CIVPAC’s standard is therefore straightforward:

Before government intervenes in a market, identify the problem.

Is it a market failure? A public good? An externality? Monopoly power? Asymmetric information? A distributional objective? A government-created distortion? Does the proposed remedy address the actual problem? What incentives and unintended consequences will it create?

That is not a left-wing or right-wing checklist. It is a discipline.

Smith’s anniversary is worth celebrating because he helped teach the modern world that free exchange, specialization, and competition can produce enormous public benefit without central direction. It is also worth celebrating because Smith was wise enough not to confuse markets with merchants, capitalism with monopoly, or self-interest with virtue.

The country could use more of that wisdom.
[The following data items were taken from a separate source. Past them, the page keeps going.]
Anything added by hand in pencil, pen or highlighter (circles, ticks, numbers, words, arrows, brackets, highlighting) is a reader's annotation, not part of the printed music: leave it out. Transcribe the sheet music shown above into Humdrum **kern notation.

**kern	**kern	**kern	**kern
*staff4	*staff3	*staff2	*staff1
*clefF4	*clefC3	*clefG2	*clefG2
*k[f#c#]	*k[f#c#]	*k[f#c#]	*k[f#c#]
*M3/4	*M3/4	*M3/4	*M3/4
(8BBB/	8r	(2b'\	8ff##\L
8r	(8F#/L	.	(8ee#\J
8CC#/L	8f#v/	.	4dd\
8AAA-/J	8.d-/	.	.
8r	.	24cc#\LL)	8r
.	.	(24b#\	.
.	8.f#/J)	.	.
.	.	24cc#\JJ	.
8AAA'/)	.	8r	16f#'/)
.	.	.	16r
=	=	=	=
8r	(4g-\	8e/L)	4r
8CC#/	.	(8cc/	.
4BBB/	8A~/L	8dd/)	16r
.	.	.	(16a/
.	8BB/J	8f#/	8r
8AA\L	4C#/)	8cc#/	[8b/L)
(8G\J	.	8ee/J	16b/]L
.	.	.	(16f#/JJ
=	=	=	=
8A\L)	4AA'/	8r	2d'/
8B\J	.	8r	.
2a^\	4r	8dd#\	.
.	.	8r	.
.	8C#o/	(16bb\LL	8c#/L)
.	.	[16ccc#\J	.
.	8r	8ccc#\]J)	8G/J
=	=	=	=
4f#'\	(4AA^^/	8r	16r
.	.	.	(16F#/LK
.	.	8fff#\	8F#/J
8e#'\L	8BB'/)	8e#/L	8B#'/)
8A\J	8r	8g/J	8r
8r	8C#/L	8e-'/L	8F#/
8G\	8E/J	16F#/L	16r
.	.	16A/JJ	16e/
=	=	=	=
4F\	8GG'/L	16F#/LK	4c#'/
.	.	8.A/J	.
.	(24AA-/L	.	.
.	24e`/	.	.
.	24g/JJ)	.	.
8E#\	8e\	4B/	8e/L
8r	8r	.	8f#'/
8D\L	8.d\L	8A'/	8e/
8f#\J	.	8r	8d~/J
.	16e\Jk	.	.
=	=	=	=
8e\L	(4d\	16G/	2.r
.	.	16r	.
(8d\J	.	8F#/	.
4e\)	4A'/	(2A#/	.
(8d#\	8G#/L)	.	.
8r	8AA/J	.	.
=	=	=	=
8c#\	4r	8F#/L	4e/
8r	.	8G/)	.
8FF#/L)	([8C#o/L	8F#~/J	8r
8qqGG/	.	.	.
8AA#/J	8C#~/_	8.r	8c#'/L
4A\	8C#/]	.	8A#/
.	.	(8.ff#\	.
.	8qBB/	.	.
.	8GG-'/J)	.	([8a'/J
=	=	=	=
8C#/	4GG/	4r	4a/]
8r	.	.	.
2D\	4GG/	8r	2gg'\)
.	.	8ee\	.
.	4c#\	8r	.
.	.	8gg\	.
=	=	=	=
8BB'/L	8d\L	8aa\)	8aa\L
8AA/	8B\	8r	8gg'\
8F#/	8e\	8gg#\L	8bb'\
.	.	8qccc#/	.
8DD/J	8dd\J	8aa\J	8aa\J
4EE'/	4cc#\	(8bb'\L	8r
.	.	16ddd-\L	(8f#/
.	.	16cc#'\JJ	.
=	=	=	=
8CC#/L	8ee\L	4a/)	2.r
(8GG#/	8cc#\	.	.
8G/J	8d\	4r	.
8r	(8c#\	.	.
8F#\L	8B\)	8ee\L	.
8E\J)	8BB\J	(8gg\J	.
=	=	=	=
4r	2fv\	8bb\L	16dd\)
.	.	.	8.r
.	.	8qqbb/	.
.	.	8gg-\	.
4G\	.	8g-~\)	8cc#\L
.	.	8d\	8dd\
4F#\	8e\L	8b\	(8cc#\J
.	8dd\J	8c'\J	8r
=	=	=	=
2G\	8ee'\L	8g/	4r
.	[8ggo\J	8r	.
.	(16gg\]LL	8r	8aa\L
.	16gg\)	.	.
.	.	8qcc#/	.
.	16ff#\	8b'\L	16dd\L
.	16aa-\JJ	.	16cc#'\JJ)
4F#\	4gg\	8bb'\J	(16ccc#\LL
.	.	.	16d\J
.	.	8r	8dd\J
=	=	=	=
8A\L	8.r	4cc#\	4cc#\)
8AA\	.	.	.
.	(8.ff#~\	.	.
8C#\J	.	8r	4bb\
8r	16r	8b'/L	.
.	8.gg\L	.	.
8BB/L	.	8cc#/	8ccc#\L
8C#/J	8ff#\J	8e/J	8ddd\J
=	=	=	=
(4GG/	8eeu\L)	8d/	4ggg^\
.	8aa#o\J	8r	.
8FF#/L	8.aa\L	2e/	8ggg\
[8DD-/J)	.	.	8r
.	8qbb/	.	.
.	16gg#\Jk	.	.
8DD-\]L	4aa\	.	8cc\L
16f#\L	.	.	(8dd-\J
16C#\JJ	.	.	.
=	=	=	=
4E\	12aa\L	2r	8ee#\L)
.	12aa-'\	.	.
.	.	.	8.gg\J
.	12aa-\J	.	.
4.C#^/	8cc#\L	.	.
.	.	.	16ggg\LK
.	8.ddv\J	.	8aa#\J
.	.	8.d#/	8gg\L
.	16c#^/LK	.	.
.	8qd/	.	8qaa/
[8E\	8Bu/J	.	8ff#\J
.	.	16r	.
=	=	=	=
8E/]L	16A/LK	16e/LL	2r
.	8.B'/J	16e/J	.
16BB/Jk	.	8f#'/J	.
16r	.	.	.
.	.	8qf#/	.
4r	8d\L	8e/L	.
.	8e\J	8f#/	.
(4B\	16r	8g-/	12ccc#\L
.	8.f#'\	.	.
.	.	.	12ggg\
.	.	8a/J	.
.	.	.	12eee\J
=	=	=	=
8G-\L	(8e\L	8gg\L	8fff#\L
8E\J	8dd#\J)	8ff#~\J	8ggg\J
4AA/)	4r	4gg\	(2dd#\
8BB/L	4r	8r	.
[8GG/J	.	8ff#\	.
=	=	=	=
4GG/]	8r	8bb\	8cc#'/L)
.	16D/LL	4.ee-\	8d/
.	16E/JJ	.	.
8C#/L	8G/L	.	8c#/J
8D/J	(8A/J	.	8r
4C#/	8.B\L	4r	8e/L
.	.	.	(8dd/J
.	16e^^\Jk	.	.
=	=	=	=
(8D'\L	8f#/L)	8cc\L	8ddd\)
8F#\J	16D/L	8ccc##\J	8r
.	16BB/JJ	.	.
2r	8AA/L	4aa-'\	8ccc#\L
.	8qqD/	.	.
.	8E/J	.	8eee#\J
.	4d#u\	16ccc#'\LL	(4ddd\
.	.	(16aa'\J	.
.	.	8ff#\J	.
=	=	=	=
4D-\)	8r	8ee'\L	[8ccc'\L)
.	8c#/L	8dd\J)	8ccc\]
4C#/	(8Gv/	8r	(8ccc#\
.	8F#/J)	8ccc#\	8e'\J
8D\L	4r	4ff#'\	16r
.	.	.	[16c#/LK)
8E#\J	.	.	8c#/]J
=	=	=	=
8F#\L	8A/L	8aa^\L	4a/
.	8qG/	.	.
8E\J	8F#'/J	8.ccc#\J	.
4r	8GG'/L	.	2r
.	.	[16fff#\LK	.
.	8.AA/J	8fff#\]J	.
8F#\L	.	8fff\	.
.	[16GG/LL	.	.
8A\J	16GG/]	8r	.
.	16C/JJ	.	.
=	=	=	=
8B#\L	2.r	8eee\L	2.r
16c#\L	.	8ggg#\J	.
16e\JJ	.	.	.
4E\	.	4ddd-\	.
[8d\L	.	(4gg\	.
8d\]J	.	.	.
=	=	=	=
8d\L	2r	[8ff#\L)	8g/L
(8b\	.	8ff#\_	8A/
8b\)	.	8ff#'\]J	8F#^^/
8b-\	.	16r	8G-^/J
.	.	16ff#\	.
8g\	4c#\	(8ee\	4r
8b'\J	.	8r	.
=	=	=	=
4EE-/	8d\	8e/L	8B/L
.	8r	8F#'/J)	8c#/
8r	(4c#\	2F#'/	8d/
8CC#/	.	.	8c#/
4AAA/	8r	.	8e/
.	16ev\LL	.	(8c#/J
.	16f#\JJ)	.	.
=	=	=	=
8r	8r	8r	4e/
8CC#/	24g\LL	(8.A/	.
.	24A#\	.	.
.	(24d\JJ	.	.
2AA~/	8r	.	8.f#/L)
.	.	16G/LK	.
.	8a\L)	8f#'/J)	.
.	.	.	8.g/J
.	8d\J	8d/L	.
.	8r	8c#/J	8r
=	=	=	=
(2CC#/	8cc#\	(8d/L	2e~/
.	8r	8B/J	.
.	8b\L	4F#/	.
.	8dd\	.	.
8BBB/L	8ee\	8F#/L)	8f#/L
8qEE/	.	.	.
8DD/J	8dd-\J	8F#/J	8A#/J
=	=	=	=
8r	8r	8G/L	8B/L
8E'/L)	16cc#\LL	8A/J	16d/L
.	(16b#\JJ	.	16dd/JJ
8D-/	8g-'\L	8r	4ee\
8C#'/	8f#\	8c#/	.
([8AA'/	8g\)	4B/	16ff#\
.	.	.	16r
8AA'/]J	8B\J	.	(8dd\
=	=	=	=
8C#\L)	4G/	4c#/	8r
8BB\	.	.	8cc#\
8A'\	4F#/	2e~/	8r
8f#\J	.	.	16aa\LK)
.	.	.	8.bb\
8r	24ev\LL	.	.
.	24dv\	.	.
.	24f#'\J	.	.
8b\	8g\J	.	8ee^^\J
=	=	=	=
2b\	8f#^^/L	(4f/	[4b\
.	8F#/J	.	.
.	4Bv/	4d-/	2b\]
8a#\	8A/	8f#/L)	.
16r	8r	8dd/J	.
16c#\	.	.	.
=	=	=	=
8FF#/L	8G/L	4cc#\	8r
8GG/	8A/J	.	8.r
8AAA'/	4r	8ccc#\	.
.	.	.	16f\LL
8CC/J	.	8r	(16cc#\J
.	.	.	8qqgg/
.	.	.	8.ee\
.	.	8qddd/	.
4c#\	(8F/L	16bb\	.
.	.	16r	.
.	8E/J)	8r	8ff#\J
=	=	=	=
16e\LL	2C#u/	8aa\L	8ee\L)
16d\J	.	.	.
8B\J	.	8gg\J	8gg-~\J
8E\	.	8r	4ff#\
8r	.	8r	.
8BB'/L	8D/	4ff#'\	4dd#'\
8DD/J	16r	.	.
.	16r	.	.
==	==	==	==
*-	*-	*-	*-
At a time when both parties are tempted by populist villain-hunting, economic nationalism, industrial favoritism, and distrust of institutions, Adam Smith remains a useful corrective. He reminds us that markets are powerful not because business is noble, but because competition disciplines self-interest. He reminds us that government is necessary, but also easily captured. He reminds us that ordinary people know things planners do not. He reminds us that liberty depends not only on elections, but on the ability of people to make choices in their economic lives.

The 250th anniversary of the Declaration of Independence will rightly celebrate political liberty. The 250th anniversary of The Wealth of Nations should remind us that economic liberty is part of the same inheritance.

Both require institutions. Both require discipline. And both require skepticism toward concentrated power, whether it comes from government, business, or movements convinced that they alone know how society should be ordered.